La Semana Negra cumple treinta años
Dentro de unos días, la Semana Negra, el festival de novela negra más longevo, importante y variopinto de España arranca de nuevo en la maravillosa ciudad de Gijón.
Donde hace unos meses no había prácticamente nada, en un muelle no muy alejado del centro urbano, en un par de semanas surge una ciudad provisional con sus carpas blancas (que acogerán presentaciones de libros, debates, tertulias, exposiciones de fotoperiodismo, talleres para jóvenes y mayores... todo gratuito y al alcance del deseo y el capricho de cualquier visitante); sus puestos de libros –nuevos y de segunda mano-, de comidas, de cócteles...; su mercadito de artesanías; su feria (con la noria más alta de España, el túnel del miedo, los tiovivos...) y su escenario central donde, por la noche, se celebran los conciertos multitudinarios). Un lugar que parece imposible, lleno de alegría, de luces, de olores, de colores, de libros y libreros, de lectores y escritores... de vida en estado puro.
Cuando yo me encontré por primera vez con esa ciudad efímera, en 1996, la llamé "laberinto de prodigios", y cada año que regreso –este será el vigésimo primero si las cuentas no me fallan– me reafirmo en la idea y en el nombre. La primera vez que me invitaron, yo había escrito tres libros, y ninguno de ellos era novela negra, pero fue el momento en que la Semana había decidido abrir una puerta a otros géneros como la ciencia ficción, primero, la novela histórica, después, y poco a poco, algunos más que fueron sumándose año tras año.
Para una escritora que comenzaba por entonces a hacerse un nombre, la Semana Negra significaba la entrada –puro deslumbramiento– a un mundo cosmopolita, variopinto, loco en el mejor sentido de la palabra. En aquel Tren Negro de 1996 –un tren completo para los invitados a la SN– íbamos más de cien escritores y cien periodistas, fotógrafos, editores, agentes... de un montón de países europeos y americanos. Desde el principio, por pura fuerza de la alegría y de la pasión, se establecía una increíble y rapidísima camaradería en varias lenguas –español, inglés, francés, italiano eran las más frecuentes–, se hablaba de libros, surgían proyectos comunes, colaboraciones, encargos, ideas para el futuro.
Como decía uno de los organizadores, el desaparecido Justo Vasco, gran escritor y gran amigo a quien tanto añoramos, la Semana Negra era para cualquier escritor la "inyección de oxígeno" que muchos de nosotros necesitábamos para aguantar un año más. En aquella época, sobre todo, era muy cierto: en un mundo sin internet ni redes sociales, yo, que vivía en Austria, estaba aislada todo el año hasta que llegaba el maravilloso momento de acudir a Madrid para tomar el Tren Negro que me llevaría de nuevo a Gijón con un centenar de colegas.

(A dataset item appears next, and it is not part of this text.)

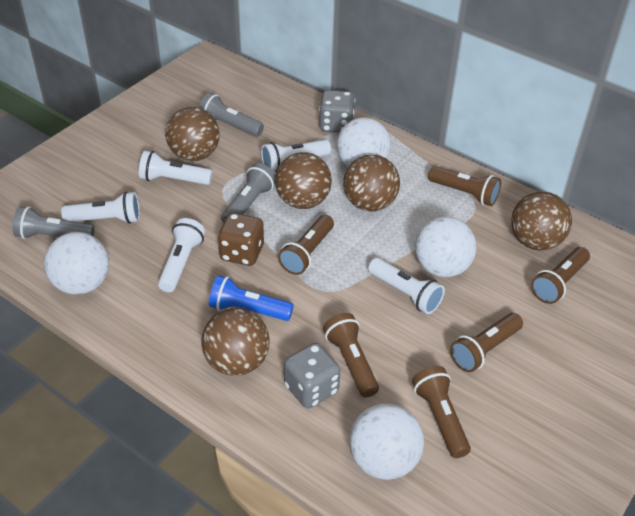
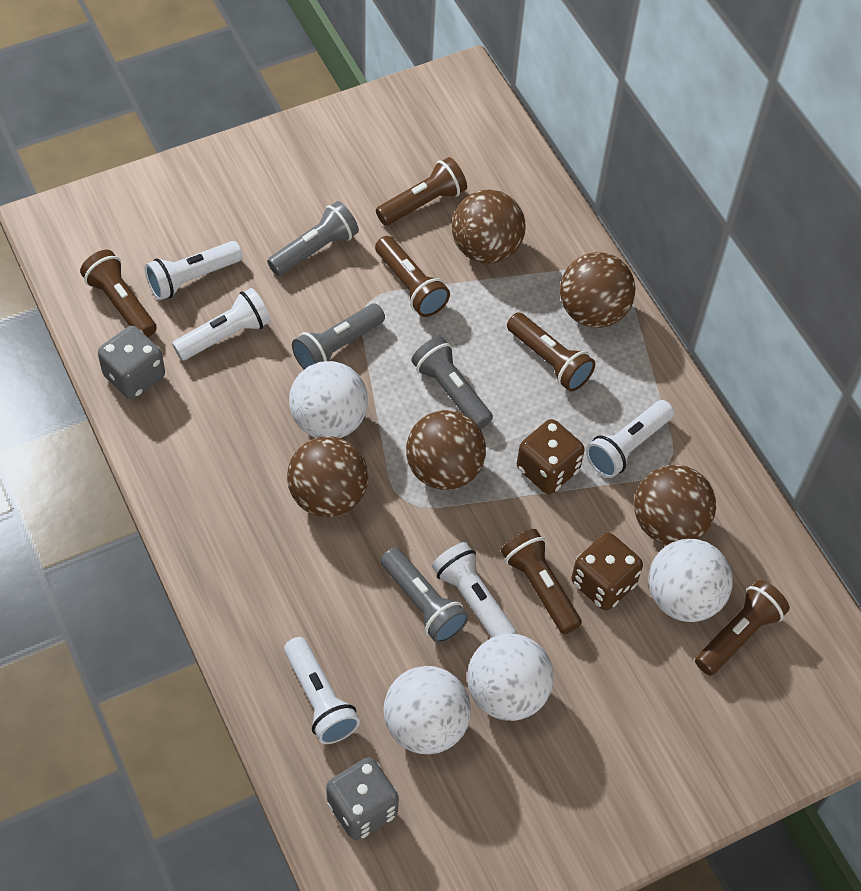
blue flashlight: [209,275,294,321] = 1 -> none = 0
brown dice: [218,213,264,266] = 1 -> [517,419,585,494] [571,533,643,610] = 2
grey flashlight: [13,206,95,239] [199,93,264,137] [221,163,276,223] = 3 -> [267,201,359,276] [292,304,385,370] [380,547,469,644] [411,337,493,429] = 4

Paco Ignacio Taibo II –junto con su esposa Paloma Saiz y su hija Marina, y el esforzado equipo de la Semana Negra, con Ángel de la Calle a la cabeza– fue el creador, impulsor y casi el demiurgo de aquella gran máquina durante más de dos décadas. Ese excelente equipo fue el que levantó el edificio lúdico-literario que permitió que varias generaciones de poetas y escritores de diferentes géneros tomaran contacto, se hicieran amigos y, por unos días, se sintieran pertenecientes a una gran familia.
Sin la Semana Negra, yo, como escritora, no sería quien soy. Allí conocí a algunos de los grandes amigos que me han acompañado durante los últimos veinte años; allí surgieron proyectos que me hicieron muy feliz y me abrieron nuevas vías; allí encontré al editor de mi primera novela que no era de ciencia ficción y de la primera que fue traducida a otras lenguas, Javier Azpeitia, y sobre todo, allí me sentí –como muchísimos compañeros escritores de varios países– perteneciente al "honrado gremio de escritores", como siempre lo llamó Paco Ignacio Taibo II, en lugar de sentirme aislada y perdida lejos de España escribiendo mis historias en soledad.
Desde hace unos años es Ángel de la Calle quien lleva el timón de la nave. La Semana Negra ha evolucionado como todos los seres vivos; ha tenido que luchar contra la hostilidad de ciertas instituciones; ha tenido que reinventarse para sobrevivir. Pero sigue viva.
Y este año de 2017, como siempre, el 7 de julio abrirá sus carpas hospitalarias y, como siempre, acogerá la fiesta de la literatura, nos acogerá a todos los que la amamos –escritores y lectores– y de nuevo, como siempre, se abrirá el laberinto de prodigios frente a nuestros ojos maravillados, y se producirá el milagro.